Problem requirements: In the entries below, which lines run from the one containing "### Techniques" to the one containing "3. Infusion mashing"? Copy exactly those lines, ends included, and no others.

⟨

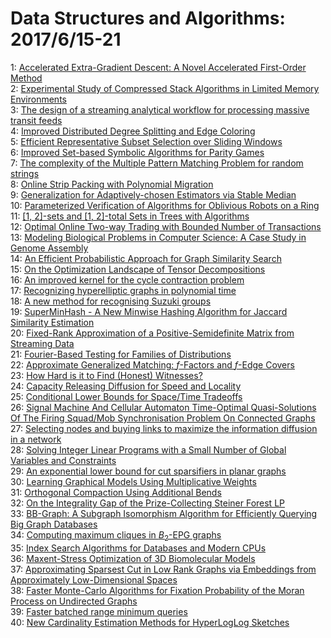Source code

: # Data Structures and Algorithms: 2017/6/15-21  
1: [Accelerated Extra-Gradient Descent: A Novel Accelerated First-Order  Method](https://doi.org/10.48550/arXiv.1706.04680)  
2: [Experimental Study of Compressed Stack Algorithms in Limited Memory  Environments](https://doi.org/10.48550/arXiv.1706.04708)  
3: [The design of a streaming analytical workflow for processing massive  transit feeds](https://doi.org/10.48550/arXiv.1706.04722)  
4: [Improved Distributed Degree Splitting and Edge Coloring](https://doi.org/10.48550/arXiv.1706.04746)  
5: [Efficient Representative Subset Selection over Sliding Windows](https://doi.org/10.48550/arXiv.1706.04764)  
6: [Improved Set-based Symbolic Algorithms for Parity Games](https://doi.org/10.48550/arXiv.1706.04889)  
7: [The complexity of the Multiple Pattern Matching Problem for random  strings](https://doi.org/10.48550/arXiv.1706.04928)  
8: [Online Strip Packing with Polynomial Migration](https://doi.org/10.48550/arXiv.1706.04939)  
9: [Generalization for Adaptively-chosen Estimators via Stable Median](https://doi.org/10.48550/arXiv.1706.05069)  
10: [Parameterized Verification of Algorithms for Oblivious Robots on a Ring](https://doi.org/10.48550/arXiv.1706.05193)  
11: [[1, 2]-sets and [1, 2]-total Sets in Trees with Algorithms](https://doi.org/10.48550/arXiv.1706.05248)  
12: [Optimal Online Two-way Trading with Bounded Number of Transactions](https://doi.org/10.48550/arXiv.1706.05320)  
13: [Modeling Biological Problems in Computer Science: A Case Study in Genome  Assembly](https://doi.org/10.48550/arXiv.1706.05429)  
14: [An Efficient Probabilistic Approach for Graph Similarity Search](https://doi.org/10.48550/arXiv.1706.05476)  
15: [On the Optimization Landscape of Tensor Decompositions](https://doi.org/10.48550/arXiv.1706.05598)  
16: [An improved kernel for the cycle contraction problem](https://doi.org/10.48550/arXiv.1706.05628)  
17: [Recognizing hyperelliptic graphs in polynomial time](https://doi.org/10.48550/arXiv.1706.05670)  
18: [A new method for recognising Suzuki groups](https://doi.org/10.48550/arXiv.1706.05697)  
19: [SuperMinHash - A New Minwise Hashing Algorithm for Jaccard Similarity  Estimation](https://doi.org/10.48550/arXiv.1706.05698)  
20: [Fixed-Rank Approximation of a Positive-Semidefinite Matrix from  Streaming Data](https://doi.org/10.48550/arXiv.1706.05736)  
21: [Fourier-Based Testing for Families of Distributions](https://doi.org/10.48550/arXiv.1706.05738)  
22: [Approximate Generalized Matching: $f$-Factors and $f$-Edge Covers](https://doi.org/10.48550/arXiv.1706.05761)  
23: [How Hard is it to Find (Honest) Witnesses?](https://doi.org/10.48550/arXiv.1706.05815)  
24: [Capacity Releasing Diffusion for Speed and Locality](https://doi.org/10.48550/arXiv.1706.05826)  
25: [Conditional Lower Bounds for Space/Time Tradeoffs](https://doi.org/10.48550/arXiv.1706.05847)  
26: [Signal Machine And Cellular Automaton Time-Optimal Quasi-Solutions Of  The Firing Squad/Mob Synchronisation Problem On Connected Graphs](https://doi.org/10.48550/arXiv.1706.05893)  
27: [Selecting nodes and buying links to maximize the information diffusion  in a network](https://doi.org/10.48550/arXiv.1706.06466)  
28: [Solving Integer Linear Programs with a Small Number of Global Variables  and Constraints](https://doi.org/10.48550/arXiv.1706.06084)  
29: [An exponential lower bound for cut sparsifiers in planar graphs](https://doi.org/10.48550/arXiv.1706.06086)  
30: [Learning Graphical Models Using Multiplicative Weights](https://doi.org/10.48550/arXiv.1706.06274)  
31: [Orthogonal Compaction Using Additional Bends](https://doi.org/10.48550/arXiv.1706.06514)  
32: [On the Integrality Gap of the Prize-Collecting Steiner Forest LP](https://doi.org/10.48550/arXiv.1706.06565)  
33: [BB-Graph: A Subgraph Isomorphism Algorithm for Efficiently Querying Big  Graph Databases](https://doi.org/10.48550/arXiv.1706.06654)  
34: [Computing maximum cliques in $B_2$-EPG graphs](https://doi.org/10.48550/arXiv.1706.06685)  
35: [Index Search Algorithms for Databases and Modern CPUs](https://doi.org/10.48550/arXiv.1706.06697)  
36: [Maxent-Stress Optimization of 3D Biomolecular Models](https://doi.org/10.48550/arXiv.1706.06805)  
37: [Approximating Sparsest Cut in Low Rank Graphs via Embeddings from  Approximately Low-Dimensional Spaces](https://doi.org/10.48550/arXiv.1706.06806)  
38: [Faster Monte-Carlo Algorithms for Fixation Probability of the Moran  Process on Undirected Graphs](https://doi.org/10.48550/arXiv.1706.06931)  
39: [Faster batched range minimum queries](https://doi.org/10.48550/arXiv.1706.06940)  
40: [New Cardinality Estimation Methods for HyperLogLog Sketches](https://doi.org/10.48550/arXiv.1706.07290)  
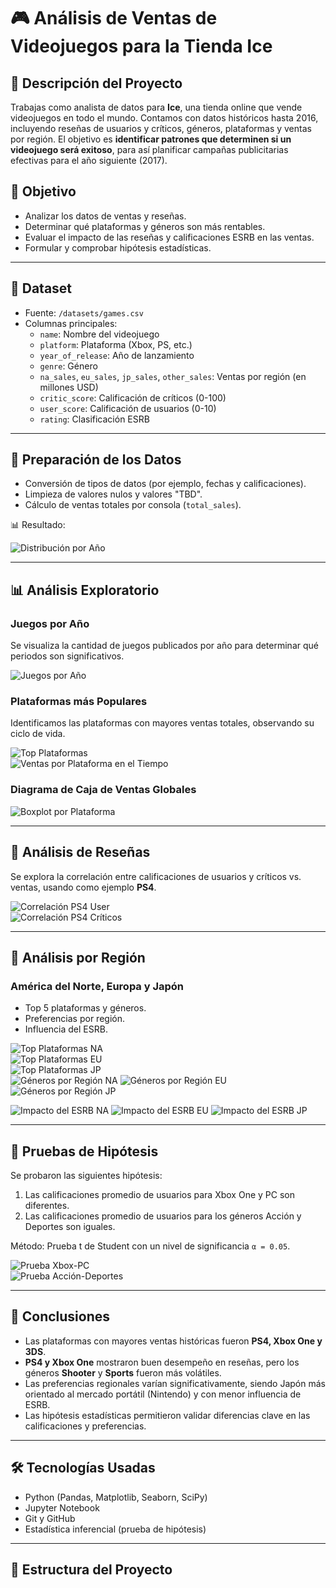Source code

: # 🎮 Análisis de Ventas de Videojuegos para la Tienda Ice

## 📌 Descripción del Proyecto

Trabajas como analista de datos para **Ice**, una tienda online que vende videojuegos en todo el mundo. Contamos con datos históricos hasta 2016, incluyendo reseñas de usuarios y críticos, géneros, plataformas y ventas por región. El objetivo es **identificar patrones que determinen si un videojuego será exitoso**, para así planificar campañas publicitarias efectivas para el año siguiente (2017).

## 🧠 Objetivo

- Analizar los datos de ventas y reseñas.
- Determinar qué plataformas y géneros son más rentables.
- Evaluar el impacto de las reseñas y calificaciones ESRB en las ventas.
- Formular y comprobar hipótesis estadísticas.

---

## 📁 Dataset

- Fuente: `/datasets/games.csv`
- Columnas principales:
  - `name`: Nombre del videojuego
  - `platform`: Plataforma (Xbox, PS, etc.)
  - `year_of_release`: Año de lanzamiento
  - `genre`: Género
  - `na_sales`, `eu_sales`, `jp_sales`, `other_sales`: Ventas por región (en millones USD)
  - `critic_score`: Calificación de críticos (0-100)
  - `user_score`: Calificación de usuarios (0-10)
  - `rating`: Clasificación ESRB

---

## 🧹 Preparación de los Datos

- Conversión de tipos de datos (por ejemplo, fechas y calificaciones).
- Limpieza de valores nulos y valores "TBD".
- Cálculo de ventas totales por consola (`total_sales`).

📊 Resultado:

![Distribución por Año](imagenes_proyecto/imagen_1.png)

---

## 📊 Análisis Exploratorio

### Juegos por Año
Se visualiza la cantidad de juegos publicados por año para determinar qué periodos son significativos.

![Juegos por Año](imagenes_proyecto/imagen_2.png)

### Plataformas más Populares
Identificamos las plataformas con mayores ventas totales, observando su ciclo de vida.

![Top Plataformas](imagenes_proyecto/imagen_3.png)  
![Ventas por Plataforma en el Tiempo](imagenes_proyecto/imagen_4.png)

### Diagrama de Caja de Ventas Globales

![Boxplot por Plataforma](imagenes_proyecto/imagen_5.png)

---

## 💬 Análisis de Reseñas

Se explora la correlación entre calificaciones de usuarios y críticos vs. ventas, usando como ejemplo **PS4**.

![Correlación PS4 User](imagenes_proyecto/imagen_6.png)  
![Correlación PS4 Críticos](imagenes_proyecto/imagen_7.png)

---

## 🎯 Análisis por Región

### América del Norte, Europa y Japón

- Top 5 plataformas y géneros.
- Preferencias por región.
- Influencia del ESRB.

![Top Plataformas NA](imagenes_proyecto/imagen_8.png)  
![Top Plataformas EU](imagenes_proyecto/imagen_9.png)  
![Top Plataformas JP](imagenes_proyecto/imagen_10.png)  
![Géneros por Región NA](imagenes_proyecto/imagen_gna.png)
![Géneros por Región EU](imagenes_proyecto/imagen_geu.png)
![Géneros por Región JP](imagenes_proyecto/imagen_gjp.png)

![Impacto del ESRB NA](imagenes_proyecto/imagen_pna.png)
![Impacto del ESRB EU](imagenes_proyecto/imagen_peu.png)
![Impacto del ESRB JP](imagenes_proyecto/imagen_pjp.png)


---

## 🧪 Pruebas de Hipótesis

Se probaron las siguientes hipótesis:

1. Las calificaciones promedio de usuarios para Xbox One y PC son diferentes.
2. Las calificaciones promedio de usuarios para los géneros Acción y Deportes son iguales.

Método: Prueba t de Student con un nivel de significancia `α = 0.05`.

![Prueba Xbox-PC](imagenes_proyecto/imagen_13.png)  
![Prueba Acción-Deportes](imagenes_proyecto/imagen_14.png)

---

## 📌 Conclusiones

- Las plataformas con mayores ventas históricas fueron **PS4, Xbox One y 3DS**.
- **PS4 y Xbox One** mostraron buen desempeño en reseñas, pero los géneros **Shooter** y **Sports** fueron más volátiles.
- Las preferencias regionales varían significativamente, siendo Japón más orientado al mercado portátil (Nintendo) y con menor influencia de ESRB.
- Las hipótesis estadísticas permitieron validar diferencias clave en las calificaciones y preferencias.

---

## 🛠 Tecnologías Usadas

- Python (Pandas, Matplotlib, Seaborn, SciPy)
- Jupyter Notebook
- Git y GitHub
- Estadística inferencial (prueba de hipótesis)

---

## 📂 Estructura del Proyecto

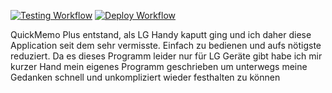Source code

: [![Testing Workflow](https://github.com/mastercad/QuickMemoPlus/actions/workflows/testing.yaml/badge.svg)](https://github.com/mastercad/QuickMemoPlus/actions/workflows/testing.yaml) [![Deploy Workflow](https://github.com/mastercad/QuickMemoPlus/actions/workflows/deployment.yaml/badge.svg)](https://github.com/mastercad/QuickMemoPlus/actions/workflows/deployment.yaml)

QuickMemo Plus entstand, als LG Handy kaputt ging und ich daher diese Application seit dem sehr vermisste. Einfach zu bedienen und aufs nötigste reduziert.
Da es dieses Programm leider nur für LG Geräte gibt habe ich mir kurzer Hand mein eigenes Programm geschrieben um unterwegs meine Gedanken schnell und unkompliziert wieder festhalten zu können

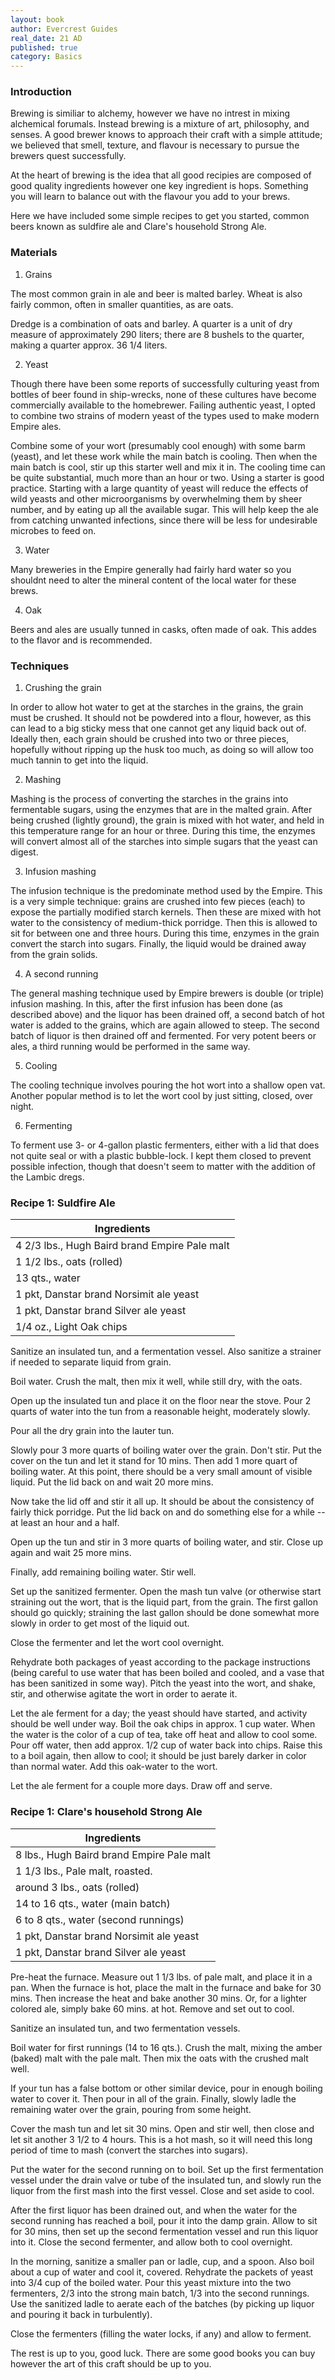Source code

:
 ```yaml
---
layout: book
author: Evercrest Guides
real_date: 21 AD
published: true
category: Basics
---
```

### Introduction

Brewing is similiar to alchemy, however we have no intrest in mixing alchemical forumals. Instead brewing is a mixture of art, philosophy, and senses. A good brewer knows to approach their craft with a simple attitude; we believed that smell, texture, and flavour is necessary to pursue the brewers quest successfully.


At the heart of brewing is the idea that all good recipies are composed of good quality ingredients however one key ingredient is hops. Something you will learn to balance out with the flavour you add to your brews.

Here we have included some simple recipes to get you started, common beers known as suldfire ale and Clare's household Strong Ale.


### Materials
1. Grains

The most common grain in ale and beer is malted barley. Wheat is also fairly common, often in smaller quantities, as are oats.

Dredge is a combination of oats and barley. A quarter is a unit of dry measure of approximately 290 liters; there are 8 bushels to the quarter, making a quarter approx. 36 1/4 liters.


2. Yeast

Though there have been some reports of successfully culturing yeast from bottles of beer found in ship-wrecks, none of these cultures have become commercially available to the homebrewer. Failing authentic yeast, I opted to combine two strains of modern yeast of the types used to make modern Empire ales.

Combine some of your wort (presumably cool enough) with some barm (yeast), and let these work while the main batch is cooling. Then when the main batch is cool, stir up this starter well and mix it in. The cooling time can be quite substantial, much more than an hour or two.
Using a starter is good practice. Starting with a large quantity of yeast will reduce the effects of wild yeasts and other microorganisms by overwhelming them by sheer number, and by eating up all the available sugar. This will help keep the ale from catching unwanted infections, since there will be less for undesirable microbes to feed on.

3. Water

Many breweries in the Empire generally had fairly hard water so you shouldnt need to alter the mineral content of the local water for these brews.

4. Oak

Beers and ales are usually tunned in casks, often made of oak. This addes to the flavor and is recommended.

### Techniques
1. Crushing the grain

In order to allow hot water to get at the starches in the grains, the grain must be crushed. It should not be powdered into a flour, however, as this can lead to a big sticky mess that one cannot get any liquid back out of. Ideally then, each grain should be crushed into two or three pieces, hopefully without ripping up the husk too much, as doing so will allow too much tannin to get into the liquid.


2. Mashing

Mashing is the process of converting the starches in the grains into fermentable sugars, using the enzymes that are in the malted grain. After being crushed (lightly ground), the grain is mixed with hot water, and held in this temperature range for an hour or three. During this time, the enzymes will convert almost all of the starches into simple sugars that the yeast can digest.

3. Infusion mashing

The infusion technique is the predominate method used by the Empire. This is a very simple technique: grains are crushed into few pieces (each) to expose the partially modified starch kernels. Then these are mixed with hot water to the consistency of medium-thick porridge. Then this is allowed to sit for between one and three hours. During this time, enzymes in the grain convert the starch into sugars. Finally, the liquid would be drained away from the grain solids.

4. A second running

The general mashing technique used by Empire brewers is double (or triple) infusion mashing. In this, after the first infusion has been done (as described above) and the liquor has been drained off, a second batch of hot water is added to the grains, which are again allowed to steep. The second batch of liquor is then drained off and fermented. For very potent beers or ales, a third running would be performed in the same way.

5. Cooling

The cooling technique involves pouring the hot wort into a shallow open vat. Another popular method is to let the wort cool by just sitting, closed, over night.

6. Fermenting

To ferment use 3- or 4-gallon plastic fermenters, either with a lid that does not quite seal or with a plastic bubble-lock. I kept them closed to prevent possible infection, though that doesn't seem to matter with the addition of the Lambic dregs.

### Recipe 1: Suldfire Ale

| Ingredients |
|---|
| 4 2/3 lbs., Hugh Baird brand Empire Pale malt |
| 1 1/2 lbs., oats (rolled) |
| 13 qts., water |
| 1 pkt, Danstar brand Norsimit ale yeast |
| 1 pkt, Danstar brand Silver ale yeast |
| 1/4 oz., Light Oak chips |

Sanitize an insulated tun, and a fermentation vessel. Also sanitize a strainer if needed to separate liquid from grain.

Boil water. Crush the malt, then mix it well, while still dry, with the oats.

Open up the insulated tun and place it on the floor near the stove. Pour 2 quarts of water into the tun from a reasonable height, moderately slowly.

Pour all the dry grain into the lauter tun.

Slowly pour 3 more quarts of boiling water over the grain. Don't stir. Put the cover on the tun and let it stand for 10 mins. Then add 1 more quart of boiling water. At this point, there should be a very small amount of visible liquid. Put the lid back on and wait 20 more mins.

Now take the lid off and stir it all up. It should be about the consistency of fairly thick porridge. Put the lid back on and do something else for a while -- at least an hour and a half.

Open up the tun and stir in 3 more quarts of boiling water, and stir. Close up again and wait 25 more mins.

Finally, add remaining boiling water. Stir well.

Set up the sanitized fermenter. Open the mash tun valve (or otherwise start straining out the wort, that is the liquid part, from the grain. The first gallon should go quickly; straining the last gallon should be done somewhat more slowly in order to get most of the liquid out.

Close the fermenter and let the wort cool overnight.

Rehydrate both packages of yeast according to the package instructions (being careful to use water that has been boiled and cooled, and a vase that has been sanitized in some way). Pitch the yeast into the wort, and shake, stir, and otherwise agitate the wort in order to aerate it.

Let the ale ferment for a day; the yeast should have started, and activity should be well under way. Boil the oak chips in approx. 1 cup water. When the water is the color of a cup of tea, take off heat and allow to cool some. Pour off water, then add approx. 1/2 cup of water back into chips. Raise this to a boil again, then allow to cool; it should be just barely darker in color than normal water. Add this oak-water to the wort.

Let the ale ferment for a couple more days. Draw off and serve.

### Recipe 1: Clare's household Strong Ale

| Ingredients |
|---|
| 8 lbs., Hugh Baird brand Empire Pale malt |
| 1 1/3 lbs., Pale malt, roasted. |
| around 3 lbs., oats (rolled) |
| 14 to 16 qts., water (main batch) |
| 6 to 8 qts., water (second runnings)|
| 1 pkt, Danstar brand Norsimit ale yeast |
| 1 pkt, Danstar brand Silver ale yeast |

Pre-heat the furnace. Measure out 1 1/3 lbs. of pale malt, and place it in a pan. When the furnace is hot, place the malt in the furnace and bake for 30 mins. Then increase the heat and bake another 30 mins. Or, for a lighter colored ale, simply bake 60 mins. at hot. Remove and set out to cool.

Sanitize an insulated tun, and two fermentation vessels.

Boil water for first runnings (14 to 16 qts.). Crush the malt, mixing the amber (baked) malt with the pale malt. Then mix the oats with the crushed malt well.

If your tun has a false bottom or other similar device, pour in enough boiling water to cover it. Then pour in all of the grain. Finally, slowly ladle the remaining water over the grain, pouring from some height.

Cover the mash tun and let sit 30 mins. Open and stir well, then close and let sit another 3 1/2 to 4 hours. This is a hot mash, so it will need this long period of time to mash (convert the starches into sugars).

Put the water for the second running on to boil. Set up the first fermentation vessel under the drain valve or tube of the insulated tun, and slowly run the liquor from the first mash into the first vessel. Close and set aside to cool.

After the first liquor has been drained out, and when the water for the second running has reached a boil, pour it into the damp grain. Allow to sit for 30 mins, then set up the second fermentation vessel and run this liquor into it. Close the second fermenter, and allow both to cool overnight.

In the morning, sanitize a smaller pan or ladle, cup, and a spoon. Also boil about a cup of water and cool it, covered. Rehydrate the packets of yeast into 3/4 cup of the boiled water. Pour this yeast mixture into the two fermenters, 2/3 into the strong main batch, 1/3 into the second runnings. Use the sanitized ladle to aerate each of the batches (by picking up liquor and pouring it back in turbulently).

Close the fermenters (filling the water locks, if any) and allow to ferment.


The rest is up to you, good luck. There are some good books you can buy however the art of this craft should be up to you.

⟩

Result for this exercise:
### Techniques
1. Crushing the grain

In order to allow hot water to get at the starches in the grains, the grain must be crushed. It should not be powdered into a flour, however, as this can lead to a big sticky mess that one cannot get any liquid back out of. Ideally then, each grain should be crushed into two or three pieces, hopefully without ripping up the husk too much, as doing so will allow too much tannin to get into the liquid.


2. Mashing

Mashing is the process of converting the starches in the grains into fermentable sugars, using the enzymes that are in the malted grain. After being crushed (lightly ground), the grain is mixed with hot water, and held in this temperature range for an hour or three. During this time, the enzymes will convert almost all of the starches into simple sugars that the yeast can digest.

3. Infusion mashing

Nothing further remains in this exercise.